Chicken Soup with Polenta Dumplings

Chicken soup has always been my son, Nicholas’ favorite.  This recipe kicks it into high gear by adding polenta (cornmeal) dumplings to the top of the soup.  This is incredibly hearty and wonderful on a cold wintery day!



2 Tbsp. Olive Oil

2 Garlic Cloves, Chopped

1 Cup Onion, Chopped

1 Cup Celery, Chopped

1 Cup Carrots, Chopped

1 Tbsp. Oregano, 1 Tsp. Salt, 1 Tsp. Pepper

1 Can (48 oz) Chicken Broth & 1 Can (48 oz) Beef Broth

1 (1.22 oz) Container Concentrated Chicken Stock (Knorr’s) or 2 Tbsp. Chicken Base

1 ½ Cups Roasted Chicken, Chopped (Purchase premade)


1 Cup Flour, ½ Cup Yellow Cornmeal, 2 Tsp. Baking Powder, ½ Tsp.
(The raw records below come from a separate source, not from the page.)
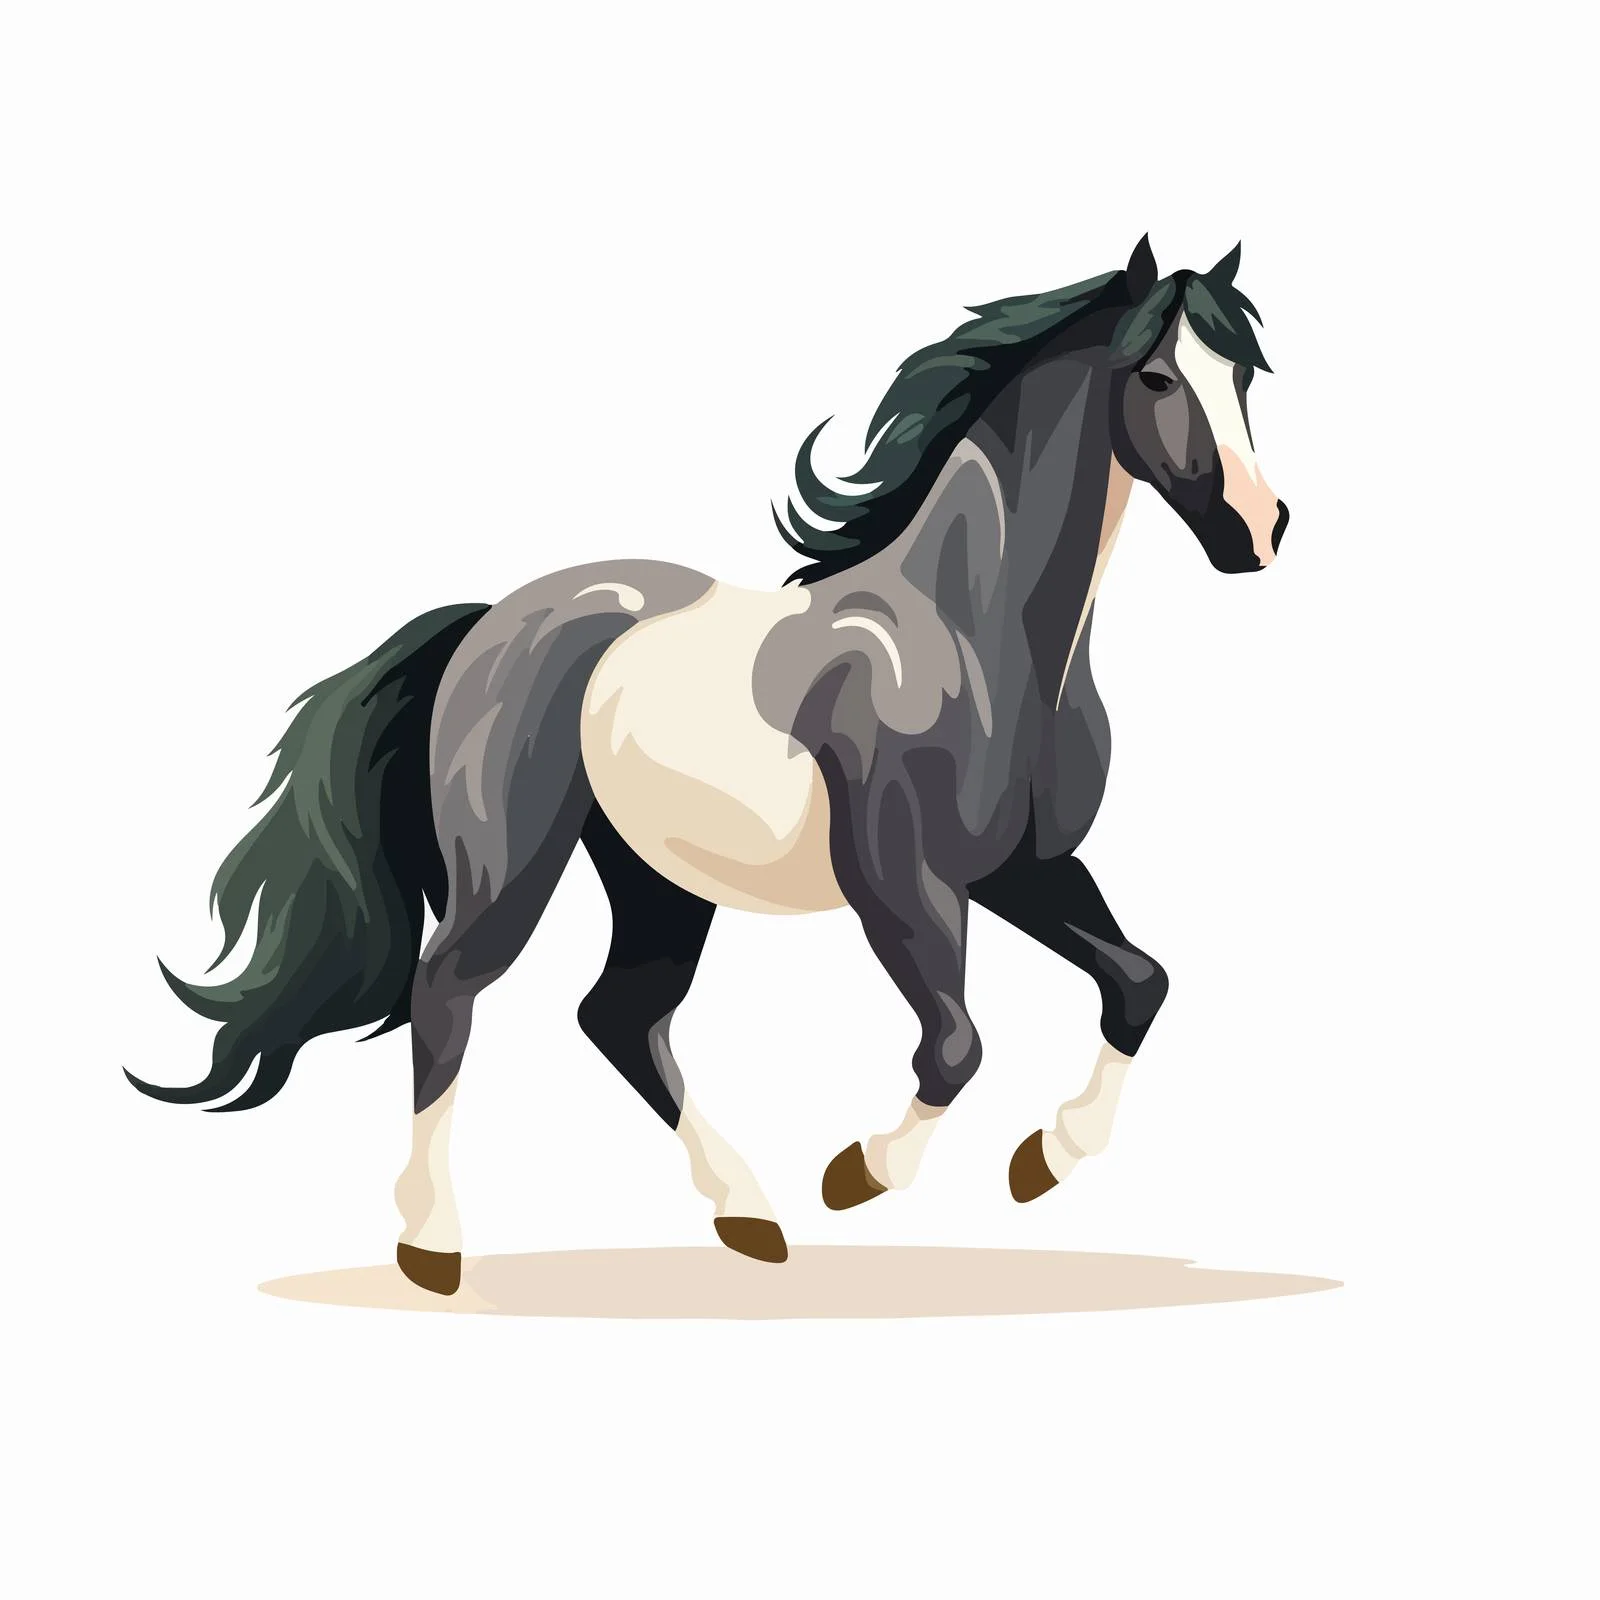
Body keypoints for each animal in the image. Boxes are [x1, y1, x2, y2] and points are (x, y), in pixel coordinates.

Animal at [128, 236, 1289, 1296]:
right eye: (1156, 376)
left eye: (1241, 376)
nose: (1261, 532)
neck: (975, 627)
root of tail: (488, 622)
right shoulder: (902, 882)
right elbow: (955, 1044)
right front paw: (857, 1175)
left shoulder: (1025, 868)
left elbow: (1140, 983)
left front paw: (1044, 1161)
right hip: (513, 869)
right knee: (446, 996)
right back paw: (434, 1246)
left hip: (657, 879)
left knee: (618, 1016)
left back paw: (748, 1217)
Salt, ¾ Cup Buttermilk



In a soup pot over medium heat, combine oil and garlic.  Saute for approx. 1 minute, until the garlic is light brown.  Add the onion, carrots, celery, oregano, salt and pepper.  Saute for approx. 7 minutes, until vegetables begin to soften.  Add the chicken broth, beef broth and the concentrated chicken stock (or base) and bring to a boil.  Add the roasted chicken and simmer until the mixture is heated through.  Taste and season with additional salt, pepper if desired.
Dumplings: In a large bowl, combine the flour, cornmeal, baking powder, salt & buttermilk.  Drop by rounded tablespoons on top of simmering broth.  Cover and cook until the dumplings are cooked through, approx. 8-10 minutes.  Serve warm.